──────── Selected passage

KUALA LUMPUR, Aug 14 — The residents and business owners of Napoh town in Kedah are filing a RM1 million lawsuit against the Sivagangga cluster’s “Patient Zero” who triggered a chain of interstate Covid-19 infection cases.
Berita Harian reported Kedah Consumers Association (Cake) representative, Mohamad Yusrizal Yusoff, as saying that the lawsuit would be filed based on its lawyer’s advice as a lesson to all, to not break their quarantine order.
“Up until yesterday, we managed to gather 100 residents and business owners, including six NGOs, who want to file the lawsuit against the owner of the Nasi Kandar Salleh restaurant.
“Today, we expect there to be another 50 residents who will also be doing the same, after legal advice from Zunun and Co law firm, which has offered its service pro bono,” he was reported as saying in a statement.
Mohamad Yusrizal said that to date, the spread of the Sivagangga cluster had cost the residents and business owners dearly, with the latter purportedly suffering losses amounting to RM14,000 each.
“We are in the process of collecting the personal details of the residents. This action is needed, as the residents are also stressed not just from the financial losses, but they feel isolated with even outsiders fearful of making their acquaintance, and they cannot go outside to work,” he was quoted as saying.
He added that many residents have also drained their savings.

────────────────
──────── Source information

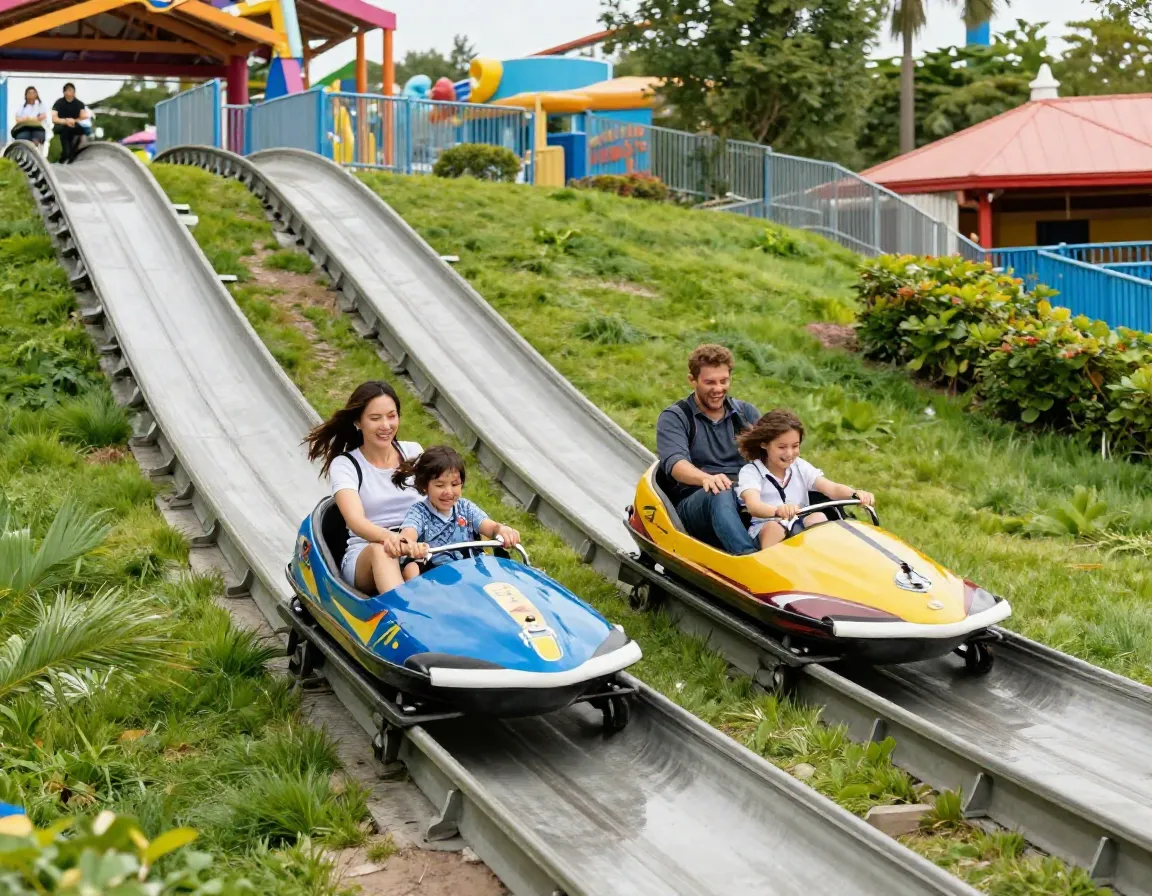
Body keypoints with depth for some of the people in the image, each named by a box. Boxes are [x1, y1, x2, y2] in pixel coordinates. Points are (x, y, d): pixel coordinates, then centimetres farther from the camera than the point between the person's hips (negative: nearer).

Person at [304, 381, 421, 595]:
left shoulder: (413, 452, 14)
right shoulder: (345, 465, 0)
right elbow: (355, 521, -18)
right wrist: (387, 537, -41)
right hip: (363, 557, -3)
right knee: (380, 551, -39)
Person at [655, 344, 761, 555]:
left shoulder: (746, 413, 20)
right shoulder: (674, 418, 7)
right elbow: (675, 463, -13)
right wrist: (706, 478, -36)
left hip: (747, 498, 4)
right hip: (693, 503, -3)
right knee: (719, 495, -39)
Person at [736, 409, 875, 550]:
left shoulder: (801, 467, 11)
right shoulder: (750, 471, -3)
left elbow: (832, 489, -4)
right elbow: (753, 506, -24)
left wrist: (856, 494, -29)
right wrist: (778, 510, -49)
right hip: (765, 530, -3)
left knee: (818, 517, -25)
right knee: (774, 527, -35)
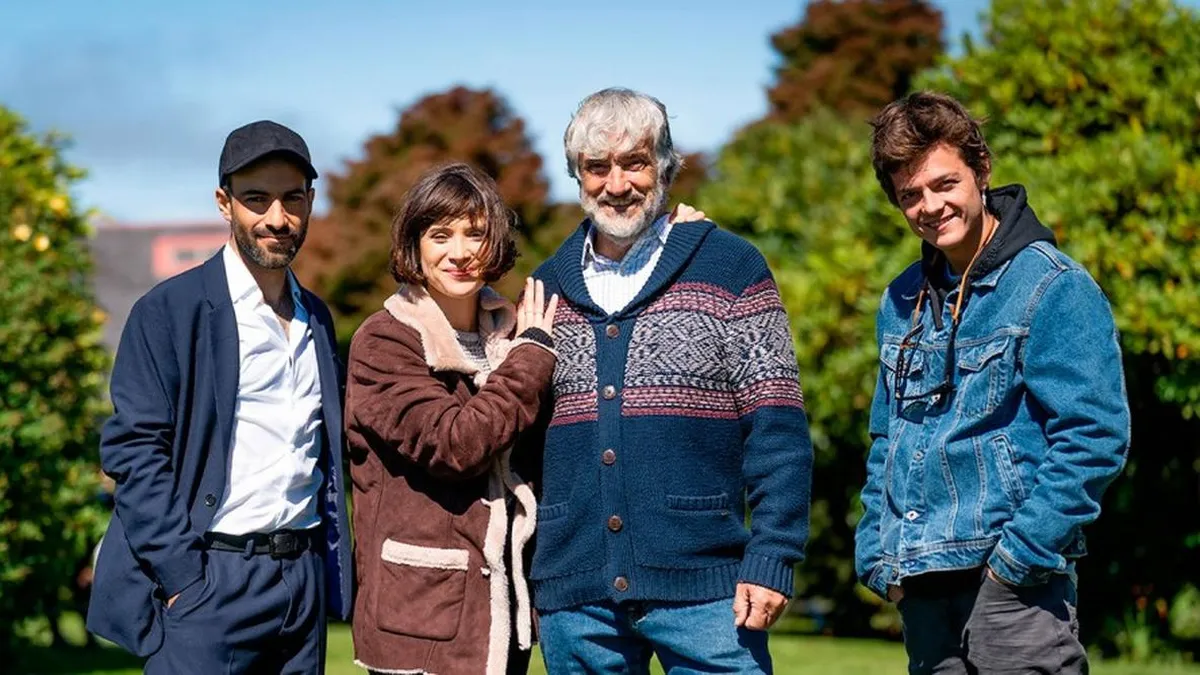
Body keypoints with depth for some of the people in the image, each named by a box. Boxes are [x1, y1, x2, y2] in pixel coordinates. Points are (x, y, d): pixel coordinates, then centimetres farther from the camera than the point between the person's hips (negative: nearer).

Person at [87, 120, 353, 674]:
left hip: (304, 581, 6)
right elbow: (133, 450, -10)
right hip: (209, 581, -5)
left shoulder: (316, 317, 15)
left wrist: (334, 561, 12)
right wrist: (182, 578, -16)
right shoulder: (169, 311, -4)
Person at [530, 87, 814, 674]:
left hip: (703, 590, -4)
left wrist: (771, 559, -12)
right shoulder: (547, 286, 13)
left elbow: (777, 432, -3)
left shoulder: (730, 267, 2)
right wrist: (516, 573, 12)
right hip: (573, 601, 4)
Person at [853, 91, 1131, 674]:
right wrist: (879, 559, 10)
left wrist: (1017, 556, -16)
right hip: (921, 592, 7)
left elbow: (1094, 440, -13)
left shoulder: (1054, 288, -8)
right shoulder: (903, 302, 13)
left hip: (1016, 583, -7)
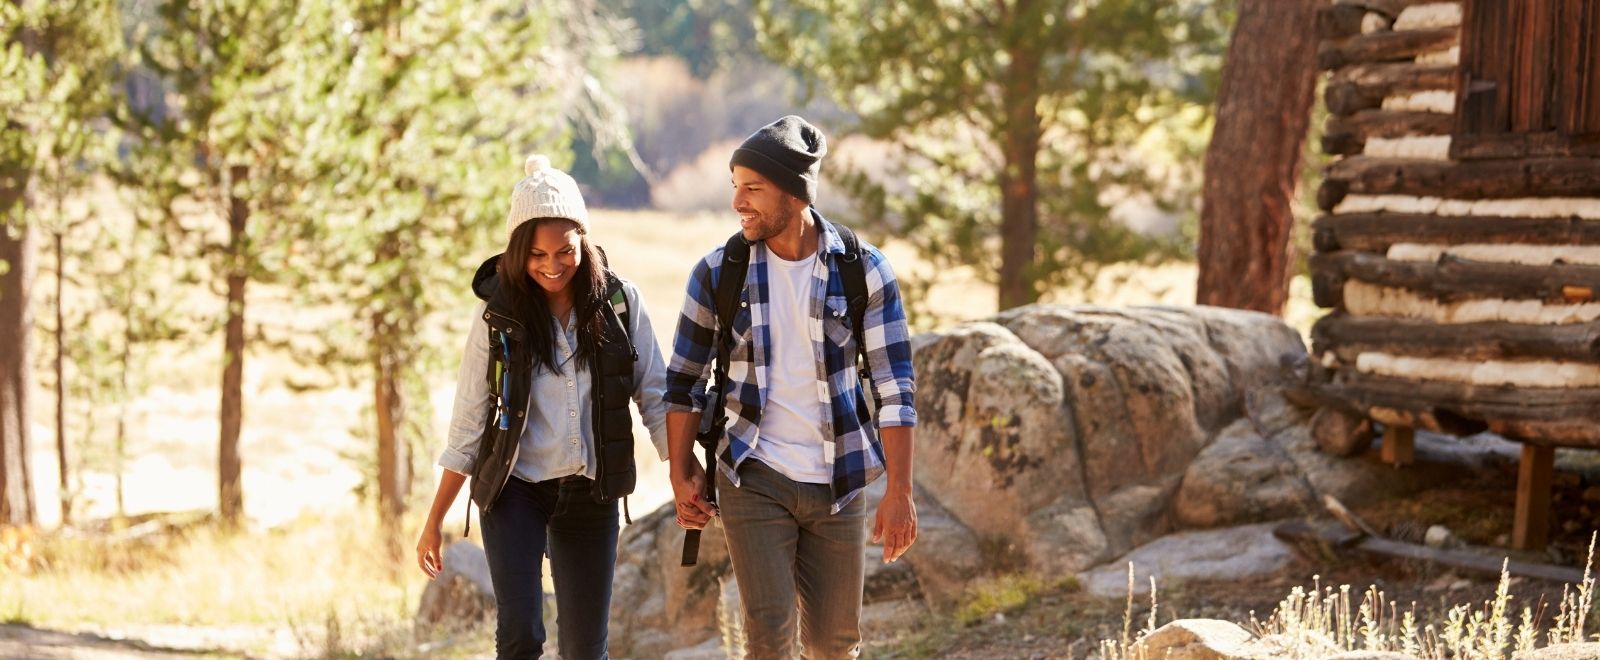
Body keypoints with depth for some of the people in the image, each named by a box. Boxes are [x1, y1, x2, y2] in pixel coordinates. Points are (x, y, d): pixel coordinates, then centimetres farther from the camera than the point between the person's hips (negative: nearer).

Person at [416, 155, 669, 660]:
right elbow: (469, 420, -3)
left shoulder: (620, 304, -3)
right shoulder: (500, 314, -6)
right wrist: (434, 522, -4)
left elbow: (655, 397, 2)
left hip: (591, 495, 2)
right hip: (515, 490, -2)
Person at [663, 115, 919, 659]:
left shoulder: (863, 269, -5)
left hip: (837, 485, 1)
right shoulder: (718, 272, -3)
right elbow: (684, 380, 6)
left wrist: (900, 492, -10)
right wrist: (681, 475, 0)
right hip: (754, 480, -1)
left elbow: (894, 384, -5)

────────────────
──────── Source information

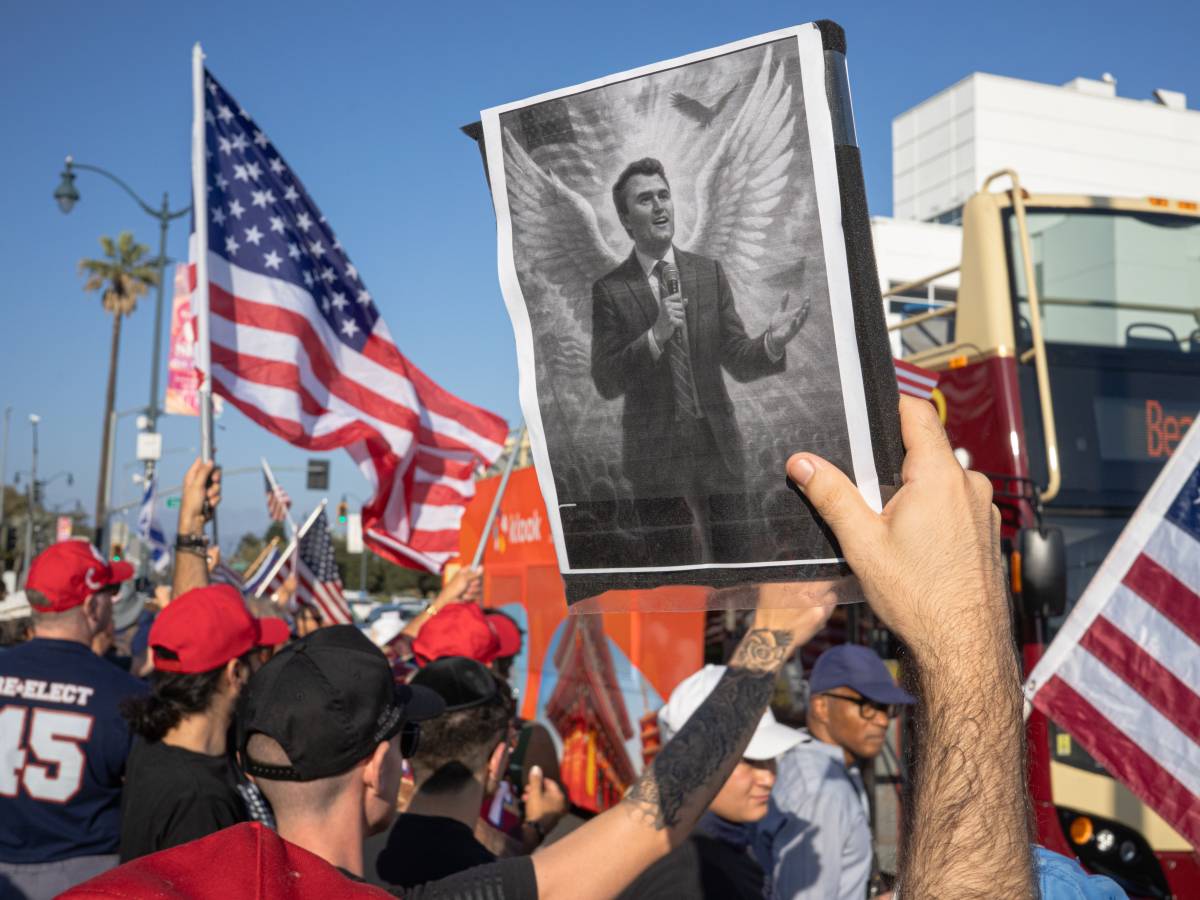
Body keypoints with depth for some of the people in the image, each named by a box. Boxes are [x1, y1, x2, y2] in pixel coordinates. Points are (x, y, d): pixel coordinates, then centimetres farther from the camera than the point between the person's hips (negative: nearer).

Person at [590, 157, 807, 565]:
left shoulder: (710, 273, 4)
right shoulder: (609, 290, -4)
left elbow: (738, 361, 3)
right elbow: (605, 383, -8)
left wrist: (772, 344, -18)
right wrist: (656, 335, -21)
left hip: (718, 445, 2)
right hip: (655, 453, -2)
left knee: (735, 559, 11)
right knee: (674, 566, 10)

────────────────
──────── Source information

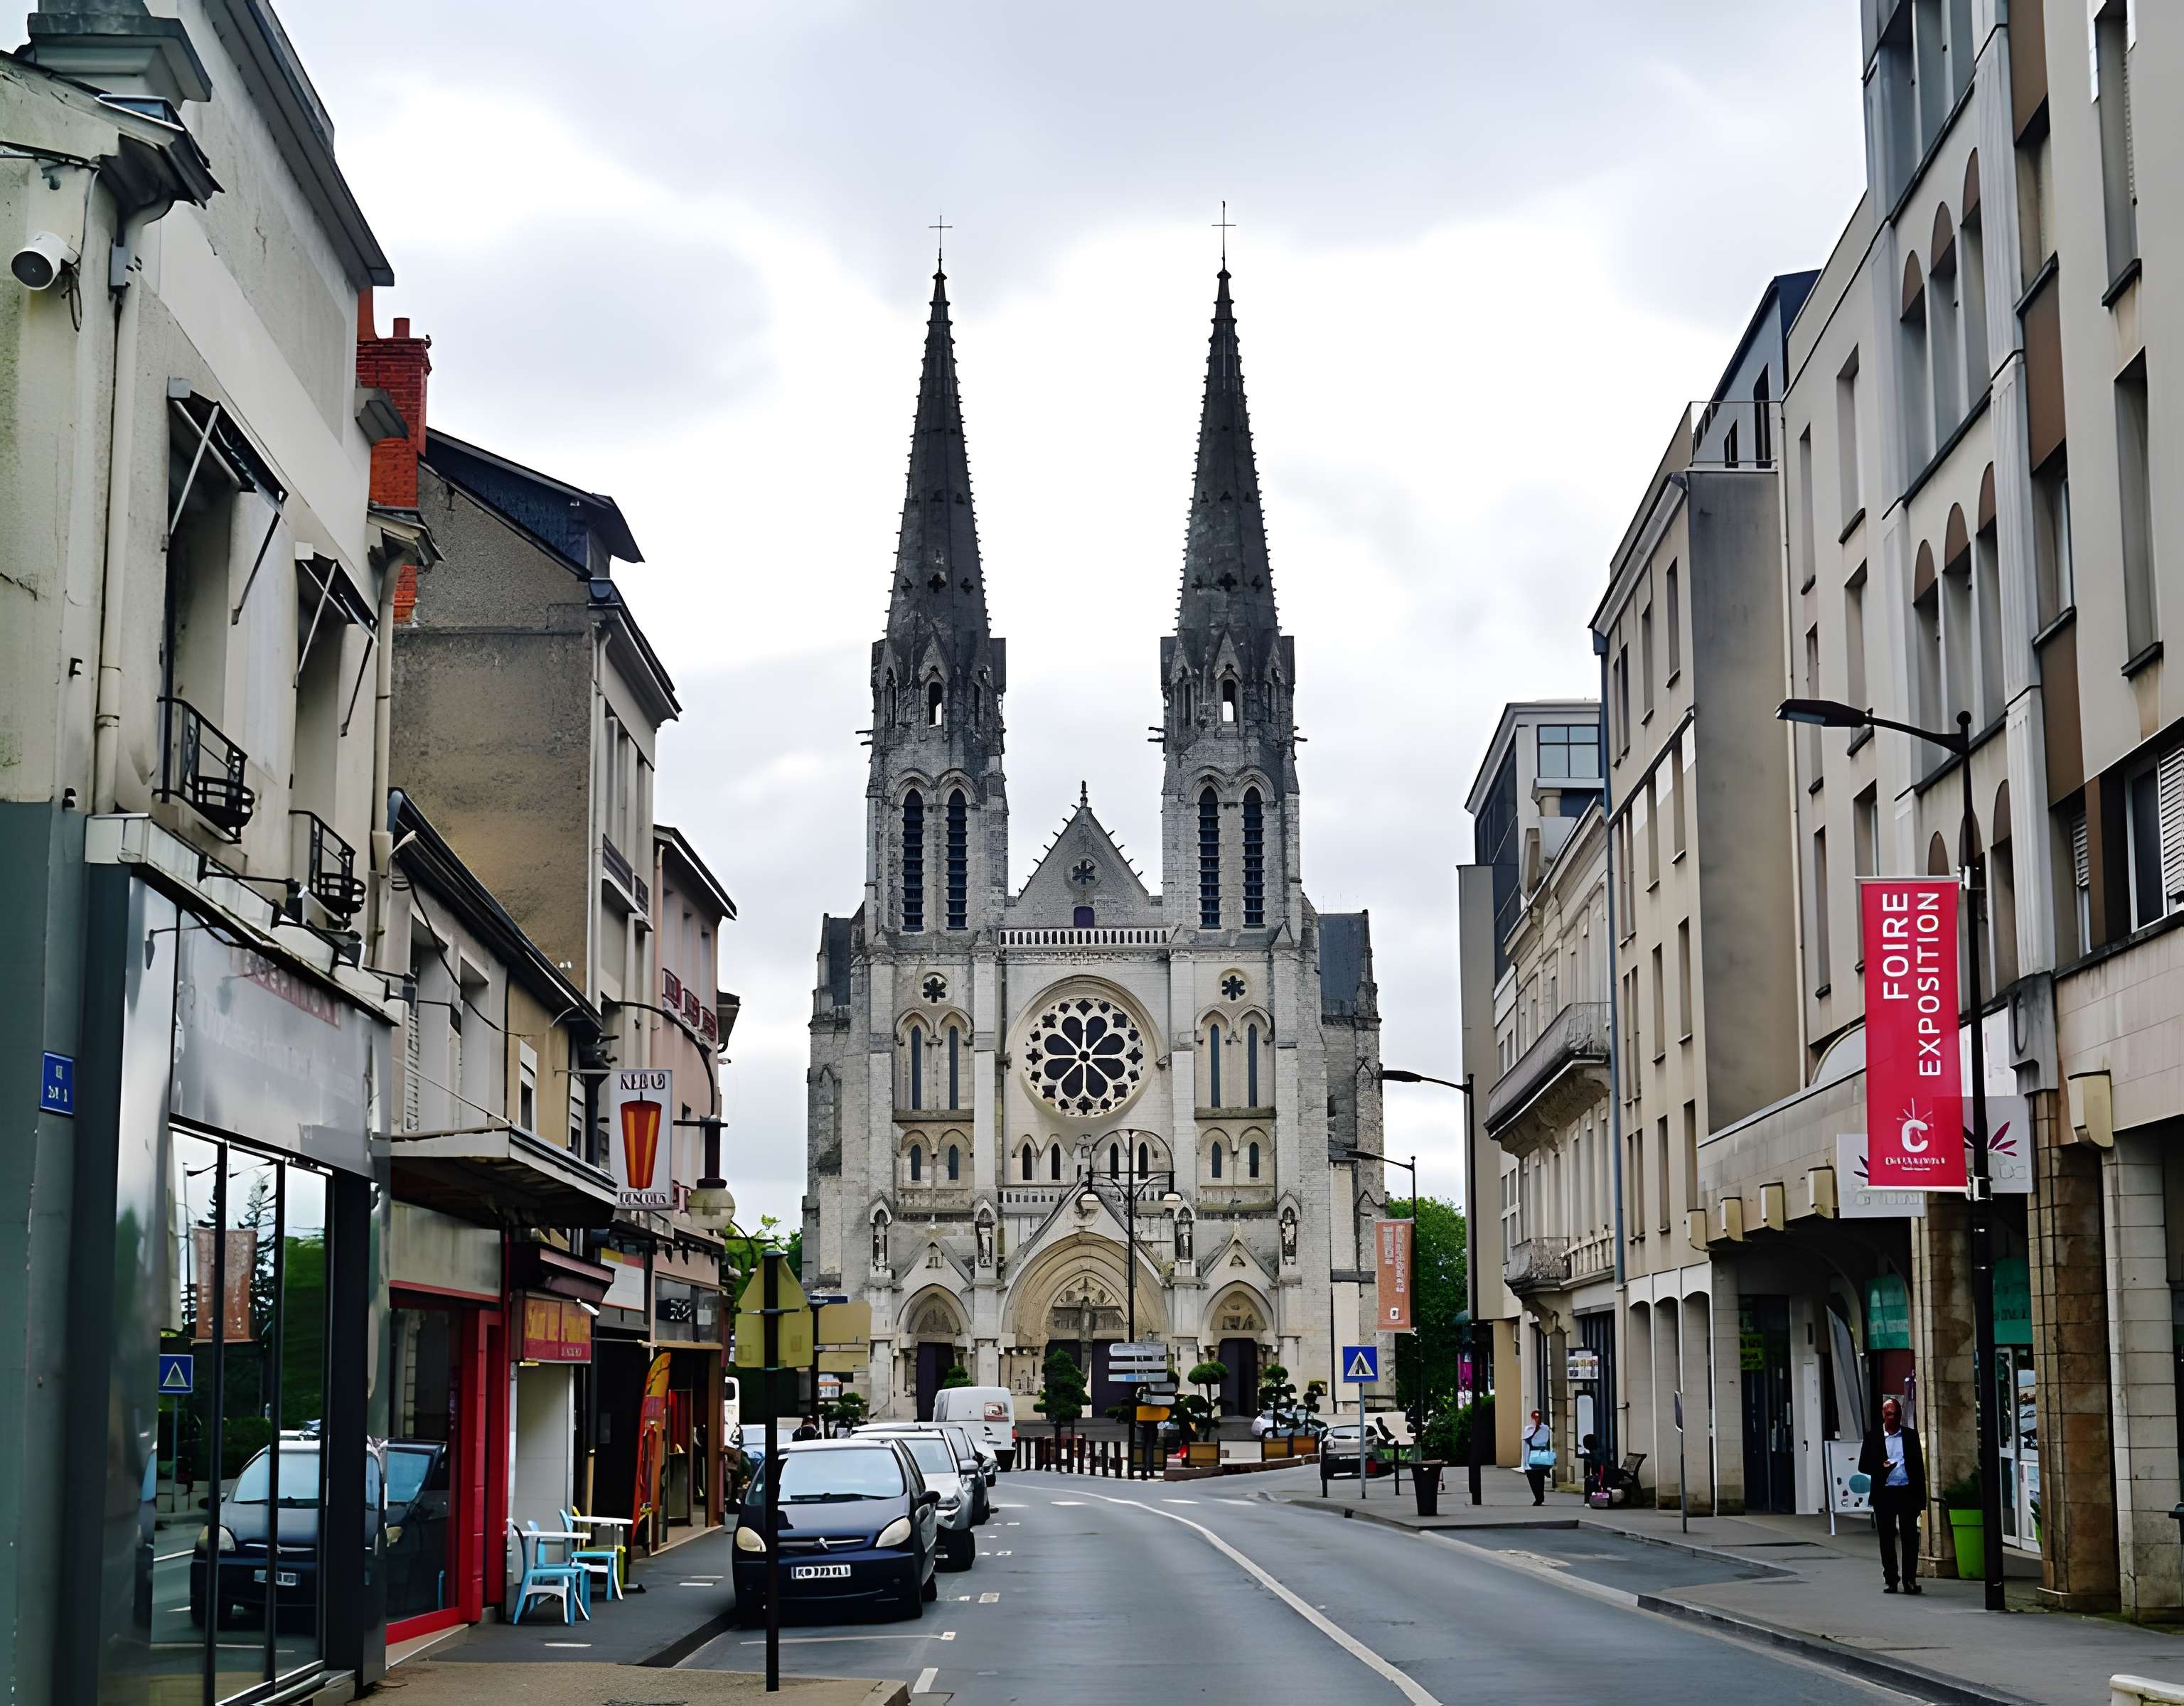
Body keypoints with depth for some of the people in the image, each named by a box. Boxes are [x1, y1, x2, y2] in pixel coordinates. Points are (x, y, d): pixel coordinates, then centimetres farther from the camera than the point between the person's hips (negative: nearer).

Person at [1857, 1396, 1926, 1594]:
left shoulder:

────────────────

> [Work instructions]:
(1) In the news report on the Napoh lawsuit, which law firm offered its legal service pro bono?
(2) Write the next part of the news report about the Napoh lawsuit, starting after its final sentence.

> [Answers for this exercise]:
(1) Zunun and Co law firm.

(2)
Senior Minister Datuk Seri Ismail Sabri Yaakob revealed yesterday that the person responsible for the Sivagangga Covid-19 cluster was sentenced to five months’ jail and fined RM12,000.
The defence minister said the authorities viewed the transgression seriously in a stern warning to the public amid growing concern over the emergence of new clusters as the government has eased restrictions.
The index patient who broke his mandatory home quarantine, has been identified as causing at least 40 others to be infected, some of which were third-generation cases.
The emergence of new clusters has prompted calls for stern punishment against those found breaching the Covid-19 mandatory quarantine.
Lawyers polled by Malay Mail said there are laws that can be used against the violators following public uproar over news that a permanent resident in Kedah behind the so-called Sivagangga cluster had ignored the quarantine order.